#### Required actions
a) Print the passage of the electric vehicle article between "From Ford dropping" and "been proven right.", inclusive, word for word.
b) Write the next part of the article on the retreat from electric vehicles, picking up after its final sentence.

Today, that train is run by the feds in DC, various state and local governments, and the politically connected media and special interests who seem to roll over our rights at an accelerating rate.

But another train seems to have appeared. It’s a train composed of numerous recent reports about consumers and auto-makers rejecting the highly-hyped, climate-canard-connected, government subsidized “electric vehicle” push of recent years.

From Ford dropping the price of its F-150 “Lightning” in July because so many were sitting on sales lots (where the trucks have to be fed power to keep the batteries viable), to the corporation later announcing a long-term delay in what had been a planned $12 billion investment in making more EVs, to GM dropping its plan to start another EV pickup plant, and Toyota sounding alarms and dropping big EV plans, early and consistent critics of this anti-market, anti-freedom, move by the feds to steer automakers towards expensive, unreliable, heavy, fire-prone EVs and away from fulfilling consumer demand for efficient, low-priced, well-built vehicles that run on inexpensive, plentiful, portable, storable gas and Diesel have been proven right.

Despite billions in Biden Administration subsidies to push auto-makers into changing their plants to only make EVs, despite federal government mandates on emissions that will push automakers to have to eliminate internal combustion engines from their lines by 2030, automobile manufacturers and, recently, 4,000 car dealership owners, are sounding the bells of protest.

It has been a long battle, between the forces of government fascism – the mixing of political and corporate power that sees the polis subsidize and coerce formerly private businesses – and the market, where consumers are at the wheel, are free to show their preferences in a competitive system where politicians don’t tilt the scales, and sellers cater to them, not politicians.

And now Volkswagen -- a year after its CEO announced it couldn’t sustain viability of its EV battery manufacturing in Europe – is hemorrhaging money so much due to its jump into the EV cesspool, that it has drastically cut EV production.

#### Material shown
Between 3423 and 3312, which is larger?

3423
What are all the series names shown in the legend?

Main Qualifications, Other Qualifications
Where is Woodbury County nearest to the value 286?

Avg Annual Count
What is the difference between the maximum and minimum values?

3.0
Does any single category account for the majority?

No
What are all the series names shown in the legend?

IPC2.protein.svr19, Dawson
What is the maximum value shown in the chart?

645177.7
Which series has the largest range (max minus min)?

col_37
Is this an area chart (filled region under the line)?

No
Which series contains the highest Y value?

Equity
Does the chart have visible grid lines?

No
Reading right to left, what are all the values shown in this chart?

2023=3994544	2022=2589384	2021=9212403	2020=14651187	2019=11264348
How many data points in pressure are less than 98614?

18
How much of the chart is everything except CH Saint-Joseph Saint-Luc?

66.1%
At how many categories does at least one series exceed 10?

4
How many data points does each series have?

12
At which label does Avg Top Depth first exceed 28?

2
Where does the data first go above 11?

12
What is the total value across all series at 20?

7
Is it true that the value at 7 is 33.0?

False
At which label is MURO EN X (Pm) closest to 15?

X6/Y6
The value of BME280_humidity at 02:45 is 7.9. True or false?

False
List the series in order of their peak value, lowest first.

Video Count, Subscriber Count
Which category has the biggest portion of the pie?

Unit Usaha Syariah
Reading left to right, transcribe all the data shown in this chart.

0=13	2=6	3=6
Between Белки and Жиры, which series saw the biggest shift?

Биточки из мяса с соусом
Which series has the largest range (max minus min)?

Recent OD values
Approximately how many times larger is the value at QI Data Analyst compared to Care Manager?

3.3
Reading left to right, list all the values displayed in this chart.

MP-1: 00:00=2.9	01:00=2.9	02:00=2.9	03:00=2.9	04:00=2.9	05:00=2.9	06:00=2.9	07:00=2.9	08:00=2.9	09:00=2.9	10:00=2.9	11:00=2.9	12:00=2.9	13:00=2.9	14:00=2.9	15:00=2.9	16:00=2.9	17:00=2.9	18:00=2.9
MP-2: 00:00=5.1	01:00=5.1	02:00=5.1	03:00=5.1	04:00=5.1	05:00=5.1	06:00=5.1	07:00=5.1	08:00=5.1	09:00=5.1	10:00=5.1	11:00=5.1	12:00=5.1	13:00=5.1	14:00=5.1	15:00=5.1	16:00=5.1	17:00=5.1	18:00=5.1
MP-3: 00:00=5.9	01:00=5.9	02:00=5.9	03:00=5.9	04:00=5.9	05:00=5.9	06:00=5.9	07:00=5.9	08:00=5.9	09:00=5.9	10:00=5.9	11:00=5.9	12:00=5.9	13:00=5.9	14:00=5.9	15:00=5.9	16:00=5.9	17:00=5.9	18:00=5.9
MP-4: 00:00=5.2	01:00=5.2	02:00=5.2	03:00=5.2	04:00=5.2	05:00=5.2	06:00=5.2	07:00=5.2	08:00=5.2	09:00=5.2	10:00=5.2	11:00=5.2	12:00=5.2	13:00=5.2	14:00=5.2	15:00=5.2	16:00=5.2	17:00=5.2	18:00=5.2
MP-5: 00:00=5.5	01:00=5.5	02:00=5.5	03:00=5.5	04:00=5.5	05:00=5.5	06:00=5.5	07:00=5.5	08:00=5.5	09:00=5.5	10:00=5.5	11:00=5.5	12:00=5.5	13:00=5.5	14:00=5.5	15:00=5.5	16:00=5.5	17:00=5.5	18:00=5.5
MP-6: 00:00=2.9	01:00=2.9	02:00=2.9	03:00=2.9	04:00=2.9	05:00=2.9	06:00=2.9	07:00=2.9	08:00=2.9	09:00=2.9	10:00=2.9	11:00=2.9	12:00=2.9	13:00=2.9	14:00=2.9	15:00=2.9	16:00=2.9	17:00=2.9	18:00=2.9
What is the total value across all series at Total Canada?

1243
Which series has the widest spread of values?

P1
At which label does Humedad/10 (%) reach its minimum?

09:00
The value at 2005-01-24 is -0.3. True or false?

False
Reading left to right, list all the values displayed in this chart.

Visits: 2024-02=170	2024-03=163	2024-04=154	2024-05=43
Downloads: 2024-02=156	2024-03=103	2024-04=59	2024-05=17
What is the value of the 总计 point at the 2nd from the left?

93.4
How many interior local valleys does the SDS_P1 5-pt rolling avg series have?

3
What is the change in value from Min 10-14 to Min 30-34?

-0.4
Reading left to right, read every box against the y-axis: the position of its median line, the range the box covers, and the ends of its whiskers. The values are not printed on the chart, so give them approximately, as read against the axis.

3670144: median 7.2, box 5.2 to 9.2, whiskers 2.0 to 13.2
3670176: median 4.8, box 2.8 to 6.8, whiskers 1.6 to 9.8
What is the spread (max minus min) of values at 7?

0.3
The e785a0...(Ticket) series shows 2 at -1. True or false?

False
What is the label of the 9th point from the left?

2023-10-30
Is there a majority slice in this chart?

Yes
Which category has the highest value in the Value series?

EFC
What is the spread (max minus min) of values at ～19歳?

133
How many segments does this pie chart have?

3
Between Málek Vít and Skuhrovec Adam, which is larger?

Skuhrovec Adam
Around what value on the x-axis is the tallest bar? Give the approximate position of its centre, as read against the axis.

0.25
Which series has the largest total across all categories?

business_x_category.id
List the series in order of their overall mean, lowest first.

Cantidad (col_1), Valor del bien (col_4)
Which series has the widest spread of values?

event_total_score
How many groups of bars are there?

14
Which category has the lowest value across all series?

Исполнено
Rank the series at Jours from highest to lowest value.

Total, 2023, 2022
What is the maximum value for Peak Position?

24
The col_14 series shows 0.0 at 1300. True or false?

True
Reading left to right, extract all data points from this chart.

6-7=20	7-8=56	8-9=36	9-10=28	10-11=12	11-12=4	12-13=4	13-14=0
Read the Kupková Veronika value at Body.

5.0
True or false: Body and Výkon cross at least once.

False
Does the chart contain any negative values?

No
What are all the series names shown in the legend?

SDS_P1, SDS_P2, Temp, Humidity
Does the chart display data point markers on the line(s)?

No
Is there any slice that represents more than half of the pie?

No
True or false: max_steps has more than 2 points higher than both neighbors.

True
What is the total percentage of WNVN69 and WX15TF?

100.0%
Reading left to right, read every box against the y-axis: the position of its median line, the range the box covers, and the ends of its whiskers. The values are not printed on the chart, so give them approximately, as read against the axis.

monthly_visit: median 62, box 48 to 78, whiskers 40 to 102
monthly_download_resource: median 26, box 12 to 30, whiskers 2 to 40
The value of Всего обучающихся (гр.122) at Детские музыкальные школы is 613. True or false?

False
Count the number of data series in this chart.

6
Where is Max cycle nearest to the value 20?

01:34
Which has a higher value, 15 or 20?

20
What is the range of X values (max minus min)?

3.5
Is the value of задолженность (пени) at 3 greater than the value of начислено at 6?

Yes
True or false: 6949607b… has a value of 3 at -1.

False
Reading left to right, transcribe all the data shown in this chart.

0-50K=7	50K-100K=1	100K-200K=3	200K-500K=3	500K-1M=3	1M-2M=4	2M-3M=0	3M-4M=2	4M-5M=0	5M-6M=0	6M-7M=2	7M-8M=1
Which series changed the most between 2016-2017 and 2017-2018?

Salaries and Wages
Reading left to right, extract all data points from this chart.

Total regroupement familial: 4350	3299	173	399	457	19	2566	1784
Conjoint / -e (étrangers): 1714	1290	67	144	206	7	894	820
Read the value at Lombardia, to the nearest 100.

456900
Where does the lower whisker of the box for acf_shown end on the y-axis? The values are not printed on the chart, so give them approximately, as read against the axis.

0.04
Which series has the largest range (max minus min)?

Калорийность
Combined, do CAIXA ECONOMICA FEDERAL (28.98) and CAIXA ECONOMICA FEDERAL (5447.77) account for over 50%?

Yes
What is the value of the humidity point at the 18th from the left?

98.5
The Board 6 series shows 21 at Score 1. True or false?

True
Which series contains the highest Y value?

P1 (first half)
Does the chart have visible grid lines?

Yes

#### Expected responses
a)
From Ford dropping the price of its F-150 “Lightning” in July because so many were sitting on sales lots (where the trucks have to be fed power to keep the batteries viable), to the corporation later announcing a long-term delay in what had been a planned $12 billion investment in making more EVs, to GM dropping its plan to start another EV pickup plant, and Toyota sounding alarms and dropping big EV plans, early and consistent critics of this anti-market, anti-freedom, move by the feds to steer automakers towards expensive, unreliable, heavy, fire-prone EVs and away from fulfilling consumer demand for efficient, low-priced, well-built vehicles that run on inexpensive, plentiful, portable, storable gas and Diesel have been proven right.

b)
Peter Johnson notes for Eletrek that, as crazy as it sounds, European consumer demand has halved:

“Arno Antilitz, Volkswagen’s CFO, explained on a media call last month that EV orders are down to 150,000 in Europe. That’s 50% lower than the 300,000 from last year.”

Yes, shocking – pun intended.

Who could have predicted that consumers would find EVs untenable, expensive, and dangerous?

Related: Those EVs the Left Loves So Much? Yeah, Turns Out They Break...a LOT

Eric Peters, of EricPetersAutosDotCom, that’s who. For years, this automobile expert and reporter has dissected the canards behind the “climate change” argument, exposed the unworkability of electric vehicles, and drawn attention to how labor-intensive and environmentally hazardous the EV battery manufacturing process is.

And he has been joined by good company.

Popular auto-fixer and video commentator Scotty Kilmer has let loose his take on the government push, as translated through Ford, onto dealers who do not want the EVs because they aren’t liked by consumers.

"Ford has had to cave in on their demands to their dealerships to put in so many EV chargers and train people because they were sued by their own Ford dealerships. They were trying to force them to do things that were not in their original contract with Ford, I guess, well whatever.”

He adds:

"It shows the dealerships don't want to deal with electric cars, they've already told Ford 'Please, don't send us any more of these electric cars until we have the ones we have'. Because they're sitting around and nobody's buying them."

But, despite the corporate participants trying to work with each other in response to NON-DEMAND from us, will the politicians change their tack, or sail all of us over the edge of the EV-mandate ocean?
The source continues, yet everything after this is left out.